**Task brief**.
Your task is to copy every line of the entries that holds the word "Table".

**Input data**.
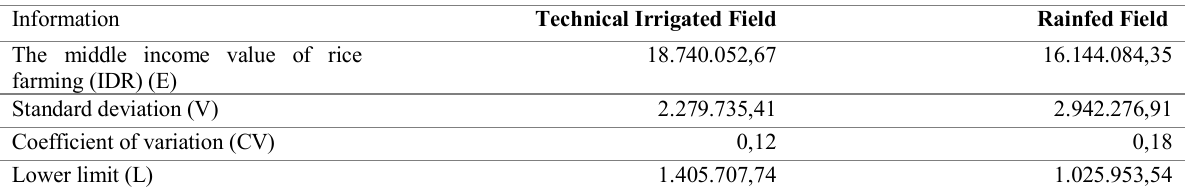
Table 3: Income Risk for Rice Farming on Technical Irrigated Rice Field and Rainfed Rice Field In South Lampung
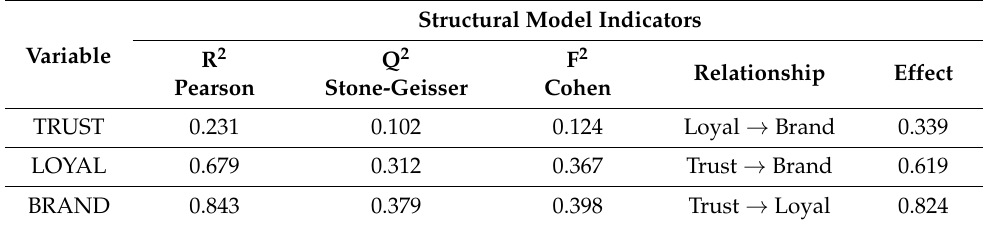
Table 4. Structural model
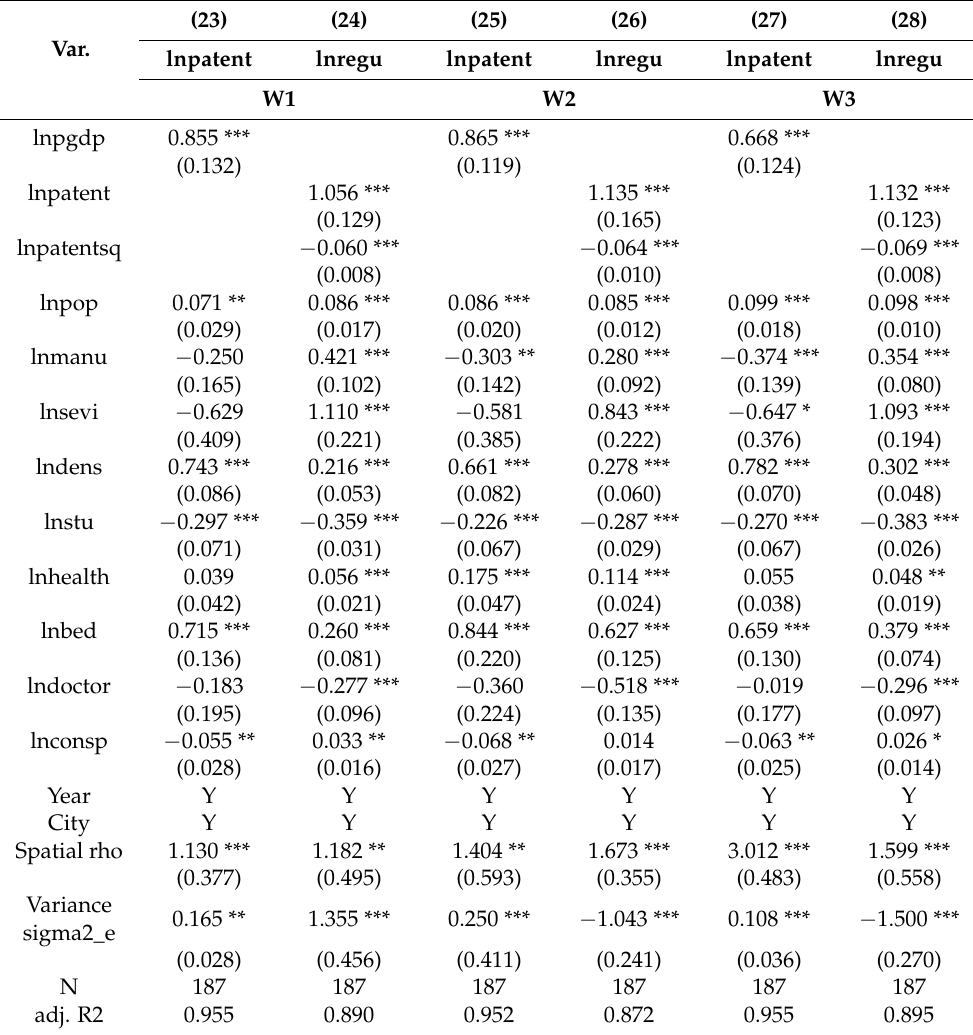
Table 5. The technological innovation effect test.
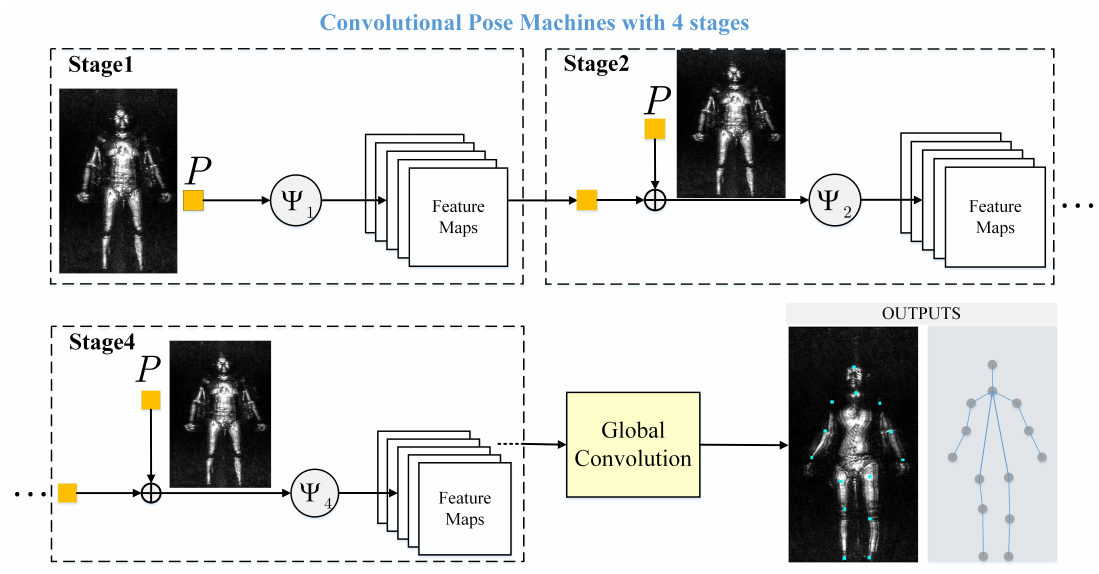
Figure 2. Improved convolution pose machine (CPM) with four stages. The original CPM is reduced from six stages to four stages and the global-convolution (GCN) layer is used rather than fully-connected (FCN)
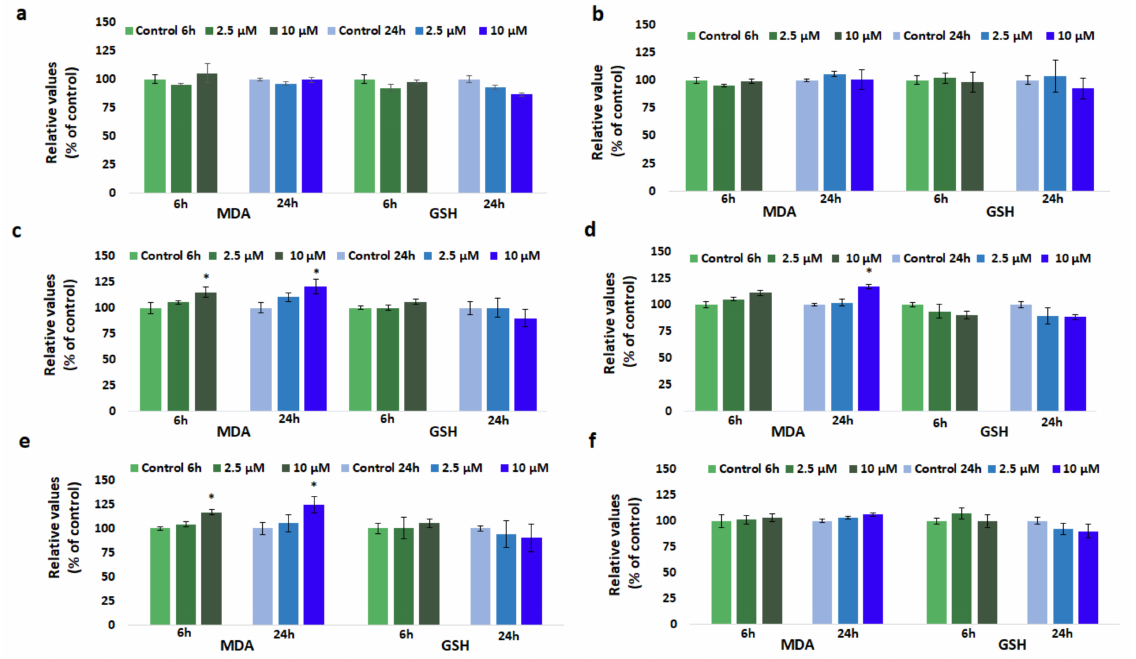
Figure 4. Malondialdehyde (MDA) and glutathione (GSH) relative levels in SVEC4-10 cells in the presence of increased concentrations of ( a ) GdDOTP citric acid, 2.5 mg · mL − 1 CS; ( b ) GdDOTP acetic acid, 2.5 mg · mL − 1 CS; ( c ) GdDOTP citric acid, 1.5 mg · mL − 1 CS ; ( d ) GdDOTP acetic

==

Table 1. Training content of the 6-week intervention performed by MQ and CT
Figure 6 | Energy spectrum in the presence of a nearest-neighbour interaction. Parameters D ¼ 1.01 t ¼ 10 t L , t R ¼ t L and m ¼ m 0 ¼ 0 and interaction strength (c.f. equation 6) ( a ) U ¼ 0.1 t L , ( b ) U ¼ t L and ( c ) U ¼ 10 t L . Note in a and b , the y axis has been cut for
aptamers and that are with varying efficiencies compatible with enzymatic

**Result of this task**.
Table 3: Income Risk for Rice Farming on Technical Irrigated Rice Field and Rainfed Rice Field In South Lampung
Table 4. Structural model
Table 5. The technological innovation effect test.
Table 1. Training content of the 6-week intervention performed by MQ and CT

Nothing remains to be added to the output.